P.S. sorry to hear about your grandma, and her timing.


The Lead singer
Posted: 3/1/2006

of Naughty by Nature does porn now. And as you know Christine, knowing is half the battle.

Optimistic Pessimist's Property
Posted: 3/1/2006

OPP how can I explain it. . . .I take it frame by frame it.

Sorry. . . . .I really need a nap. And now that song is stuck in my head.


right on
Posted: 3/1/2006

tom a - i cant believe some of the stuff they get away with in that show.. good times

atlas - well done.


So I guess we all agree
Posted: 3/1/2006

damn, that's boring.

I hate the Yankees and the Red Sox. They suck.


He who wins
Posted: 3/1/2006

the war writes the books. Yes, textbooks are very biased. Yes the government helps subsidize the economy during times of war, and tht is the kick in the ass the economy needs. I suppose you could look at it as some sort of twisted social program, like the useless public works projects FDR came up with except even more effective. Another plus is it usually spurs on technological advances nuclear power, jet engines and such. Nasty side effect is that a lot of people die, that sucks.

Fair Enough
Posted: 3/1/2006

"War of Northern Aggression" - sweet. Did you ever see that Family Guy epsiode, "To Live and Die in Dixie," where there's a reenacment of the War of Northern Aggression"? Hi-larious (entire epside, IMO).

I remember talking with some limey some years back, and he referenced "The Colonial Rebellion." Took me a minute to realize he was speaking of "The Revolutionary War."

Everyone's got an angle.

I prefer curves.


tom a -
Posted: 3/1/2006

ha! almost caught me.. i used "textbook" to mean common knowledge.. they're all equally biased i think.. but usually when somone sends you a link to site/article/book it more than likely is quite agenda driven.

(when i was in school, we learned about the war of northern agression)


My Two Cents
Posted: 3/1/2006

It is really a question of defining your terms - what do we mean when we say "war stimulates the economy"? If we mean creating jobs and increasing manufacturing/production, then, yes, I would say war does stimulate the economy.

If we mean creating these jobs and production without signifcant governmental debt which is, some would argue, just a form of socialism, then I would say, no, it doesn't stimulate the economy (not in any real sense - it sort of like saying you stimulate your own, individual, "economy" by getting a new credit card - or several).

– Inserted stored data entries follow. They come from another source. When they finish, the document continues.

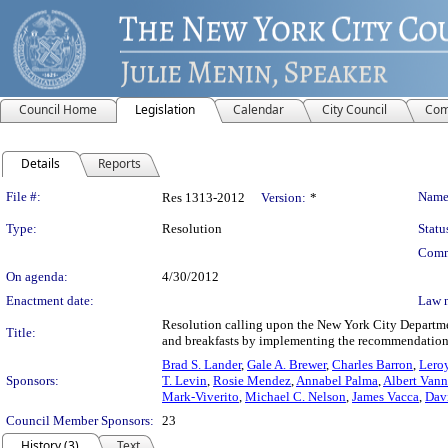
Council Home
Legislation
Calendar
City Council
Com
Details
Reports
Legislation Details
File #:
Name
Res 1313-2012
Version:
*
Type:
Resolution
Statu
Comm
On agenda:
4/30/2012
Enactment date:
Law 
Resolution calling upon the New York City Departmen
Title:
and breakfasts by implementing the recommendations
Brad S. Lander
,
Gale A. Brewer
,
Charles Barron
,
Leroy
Sponsors:
T. Levin
,
Rosie Mendez
,
Annabel Palma
,
Albert Vann
Mark-Viverito
,
Michael C. Nelson
,
James Vacca
,
Davi
Council Member Sponsors:
23
History (3)
Text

Also, I thought I detected the implication in previous comment that textbooks, unlike other books and websites, are not biased. If I read that right (and pay ne heed if I didn't), I couldn't disagree more. I do not know if it is still the case, but back when I was in grade school and high school, I NEVER read word one about "the Viet Nam Conflict" in any history/social studies textbook.